- Opening Delimiter -
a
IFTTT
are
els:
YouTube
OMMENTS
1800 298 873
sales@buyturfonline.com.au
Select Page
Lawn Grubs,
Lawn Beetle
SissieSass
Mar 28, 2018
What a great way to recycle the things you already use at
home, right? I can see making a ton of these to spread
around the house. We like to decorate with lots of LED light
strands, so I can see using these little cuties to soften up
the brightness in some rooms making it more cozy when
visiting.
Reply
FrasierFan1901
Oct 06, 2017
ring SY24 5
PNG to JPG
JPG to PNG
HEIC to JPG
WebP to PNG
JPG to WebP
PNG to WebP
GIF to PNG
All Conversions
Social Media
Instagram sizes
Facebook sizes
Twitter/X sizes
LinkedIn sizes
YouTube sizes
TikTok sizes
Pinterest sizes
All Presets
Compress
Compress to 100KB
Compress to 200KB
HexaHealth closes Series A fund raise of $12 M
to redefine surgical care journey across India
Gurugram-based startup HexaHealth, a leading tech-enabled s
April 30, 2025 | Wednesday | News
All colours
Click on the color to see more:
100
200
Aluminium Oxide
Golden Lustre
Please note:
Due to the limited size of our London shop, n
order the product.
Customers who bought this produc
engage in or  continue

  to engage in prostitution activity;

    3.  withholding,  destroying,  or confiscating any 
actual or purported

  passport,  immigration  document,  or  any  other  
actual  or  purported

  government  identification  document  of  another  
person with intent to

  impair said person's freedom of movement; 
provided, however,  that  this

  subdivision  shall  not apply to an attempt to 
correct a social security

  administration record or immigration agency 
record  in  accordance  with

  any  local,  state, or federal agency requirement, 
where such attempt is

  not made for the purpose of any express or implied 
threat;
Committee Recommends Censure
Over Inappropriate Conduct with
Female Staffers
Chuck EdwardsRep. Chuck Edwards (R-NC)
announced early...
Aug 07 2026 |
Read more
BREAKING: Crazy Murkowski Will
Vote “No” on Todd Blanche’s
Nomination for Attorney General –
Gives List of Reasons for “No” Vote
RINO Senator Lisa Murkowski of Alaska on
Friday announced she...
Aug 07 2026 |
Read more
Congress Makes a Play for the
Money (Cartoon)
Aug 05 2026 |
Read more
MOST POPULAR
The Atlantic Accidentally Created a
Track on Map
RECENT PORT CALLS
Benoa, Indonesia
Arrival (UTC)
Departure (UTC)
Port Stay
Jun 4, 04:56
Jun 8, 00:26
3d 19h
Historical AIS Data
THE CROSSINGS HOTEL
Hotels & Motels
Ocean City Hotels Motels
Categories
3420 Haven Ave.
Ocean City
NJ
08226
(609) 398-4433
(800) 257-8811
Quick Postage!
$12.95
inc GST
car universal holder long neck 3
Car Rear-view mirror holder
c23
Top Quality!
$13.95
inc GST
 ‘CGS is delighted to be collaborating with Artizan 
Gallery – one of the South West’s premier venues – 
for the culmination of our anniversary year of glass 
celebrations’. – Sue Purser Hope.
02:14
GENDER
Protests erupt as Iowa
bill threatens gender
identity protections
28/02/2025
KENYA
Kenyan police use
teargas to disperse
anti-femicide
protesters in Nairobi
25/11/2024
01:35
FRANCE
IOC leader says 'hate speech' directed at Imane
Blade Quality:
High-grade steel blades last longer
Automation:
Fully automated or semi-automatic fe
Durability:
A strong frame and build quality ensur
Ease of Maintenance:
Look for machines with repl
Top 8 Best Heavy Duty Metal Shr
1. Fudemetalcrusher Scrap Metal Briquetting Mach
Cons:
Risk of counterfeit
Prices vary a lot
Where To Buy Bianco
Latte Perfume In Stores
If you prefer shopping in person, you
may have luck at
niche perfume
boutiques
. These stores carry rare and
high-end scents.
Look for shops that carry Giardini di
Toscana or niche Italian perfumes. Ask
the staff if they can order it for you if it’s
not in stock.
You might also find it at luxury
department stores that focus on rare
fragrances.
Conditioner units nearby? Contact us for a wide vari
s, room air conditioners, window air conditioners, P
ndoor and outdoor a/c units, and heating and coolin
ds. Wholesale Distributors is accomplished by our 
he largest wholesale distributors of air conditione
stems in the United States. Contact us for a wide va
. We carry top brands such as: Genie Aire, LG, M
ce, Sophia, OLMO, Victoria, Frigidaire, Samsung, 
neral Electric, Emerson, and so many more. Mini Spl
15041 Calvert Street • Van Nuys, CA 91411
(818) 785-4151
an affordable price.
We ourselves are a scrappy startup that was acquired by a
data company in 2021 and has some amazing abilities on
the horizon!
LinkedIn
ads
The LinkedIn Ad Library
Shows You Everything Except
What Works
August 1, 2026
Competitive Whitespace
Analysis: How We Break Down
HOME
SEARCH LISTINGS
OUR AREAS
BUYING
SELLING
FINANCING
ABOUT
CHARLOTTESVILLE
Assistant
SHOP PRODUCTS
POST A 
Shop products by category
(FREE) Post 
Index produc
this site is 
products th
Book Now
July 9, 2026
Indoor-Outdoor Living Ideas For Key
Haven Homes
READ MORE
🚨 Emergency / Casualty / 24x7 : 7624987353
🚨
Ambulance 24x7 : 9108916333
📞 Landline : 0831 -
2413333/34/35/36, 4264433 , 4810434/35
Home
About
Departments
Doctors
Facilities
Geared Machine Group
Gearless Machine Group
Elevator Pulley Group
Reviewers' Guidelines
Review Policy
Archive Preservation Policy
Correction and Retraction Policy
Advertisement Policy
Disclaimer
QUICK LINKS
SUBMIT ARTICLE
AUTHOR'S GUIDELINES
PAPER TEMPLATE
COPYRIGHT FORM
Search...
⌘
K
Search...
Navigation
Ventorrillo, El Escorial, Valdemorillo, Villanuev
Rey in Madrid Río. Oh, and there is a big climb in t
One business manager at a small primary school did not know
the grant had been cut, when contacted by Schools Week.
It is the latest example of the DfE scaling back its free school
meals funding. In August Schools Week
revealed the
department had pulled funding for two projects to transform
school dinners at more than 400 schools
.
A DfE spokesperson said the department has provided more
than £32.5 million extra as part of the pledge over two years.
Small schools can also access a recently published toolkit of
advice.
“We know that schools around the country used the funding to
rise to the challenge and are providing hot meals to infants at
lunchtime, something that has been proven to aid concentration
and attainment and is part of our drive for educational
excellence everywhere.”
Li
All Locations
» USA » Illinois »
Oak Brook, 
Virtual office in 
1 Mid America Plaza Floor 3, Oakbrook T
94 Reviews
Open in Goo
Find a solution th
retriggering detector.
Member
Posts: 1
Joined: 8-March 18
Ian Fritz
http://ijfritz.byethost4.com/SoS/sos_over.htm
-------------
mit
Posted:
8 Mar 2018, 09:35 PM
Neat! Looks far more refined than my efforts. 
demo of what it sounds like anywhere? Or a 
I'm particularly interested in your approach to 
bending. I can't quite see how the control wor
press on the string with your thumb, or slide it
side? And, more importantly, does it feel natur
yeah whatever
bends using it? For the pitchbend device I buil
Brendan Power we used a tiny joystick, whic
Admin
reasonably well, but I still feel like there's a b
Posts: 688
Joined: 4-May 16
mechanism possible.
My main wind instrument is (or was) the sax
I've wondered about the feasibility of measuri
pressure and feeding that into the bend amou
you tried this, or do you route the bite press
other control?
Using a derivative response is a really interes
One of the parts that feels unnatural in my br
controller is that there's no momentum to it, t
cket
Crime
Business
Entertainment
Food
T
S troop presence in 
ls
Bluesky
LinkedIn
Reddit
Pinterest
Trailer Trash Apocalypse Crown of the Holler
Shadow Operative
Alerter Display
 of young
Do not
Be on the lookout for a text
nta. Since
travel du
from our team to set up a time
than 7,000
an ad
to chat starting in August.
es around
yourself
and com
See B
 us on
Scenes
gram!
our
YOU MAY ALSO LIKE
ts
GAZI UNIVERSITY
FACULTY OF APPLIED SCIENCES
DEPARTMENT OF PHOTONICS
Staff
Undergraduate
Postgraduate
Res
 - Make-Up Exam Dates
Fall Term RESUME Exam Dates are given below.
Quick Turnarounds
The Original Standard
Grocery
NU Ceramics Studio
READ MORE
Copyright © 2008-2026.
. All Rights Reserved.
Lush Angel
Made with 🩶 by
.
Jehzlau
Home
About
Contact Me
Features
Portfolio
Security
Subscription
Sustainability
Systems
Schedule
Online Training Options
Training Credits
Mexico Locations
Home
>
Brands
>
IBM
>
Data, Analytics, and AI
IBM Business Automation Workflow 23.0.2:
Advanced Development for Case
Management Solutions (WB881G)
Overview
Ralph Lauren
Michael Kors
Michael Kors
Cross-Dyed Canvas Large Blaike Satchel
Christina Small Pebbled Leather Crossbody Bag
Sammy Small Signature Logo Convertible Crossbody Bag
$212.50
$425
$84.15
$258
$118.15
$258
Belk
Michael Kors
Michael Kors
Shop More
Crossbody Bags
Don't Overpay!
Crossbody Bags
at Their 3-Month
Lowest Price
- Closing Delimiter -
When you reach the line with "Oct 06, 2017" in the records above, start writing out lines exactly, and stop once the line with "correct a social security" has been written; include nothing else.

Oct 06, 2017
ring SY24 5
PNG to JPG
JPG to PNG
HEIC to JPG
WebP to PNG
JPG to WebP
PNG to WebP
GIF to PNG
All Conversions
Social Media
Instagram sizes
Facebook sizes
Twitter/X sizes
LinkedIn sizes
YouTube sizes
TikTok sizes
Pinterest sizes
All Presets
Compress
Compress to 100KB
Compress to 200KB
HexaHealth closes Series A fund raise of $12 M
to redefine surgical care journey across India
Gurugram-based startup HexaHealth, a leading tech-enabled s
April 30, 2025 | Wednesday | News
All colours
Click on the color to see more:
100
200
Aluminium Oxide
Golden Lustre
Please note:
Due to the limited size of our London shop, n
order the product.
Customers who bought this produc
engage in or  continue

  to engage in prostitution activity;

    3.  withholding,  destroying,  or confiscating any 
actual or purported

  passport,  immigration  document,  or  any  other  
actual  or  purported

  government  identification  document  of  another  
person with intent to

  impair said person's freedom of movement; 
provided, however,  that  this

  subdivision  shall  not apply to an attempt to 
correct a social security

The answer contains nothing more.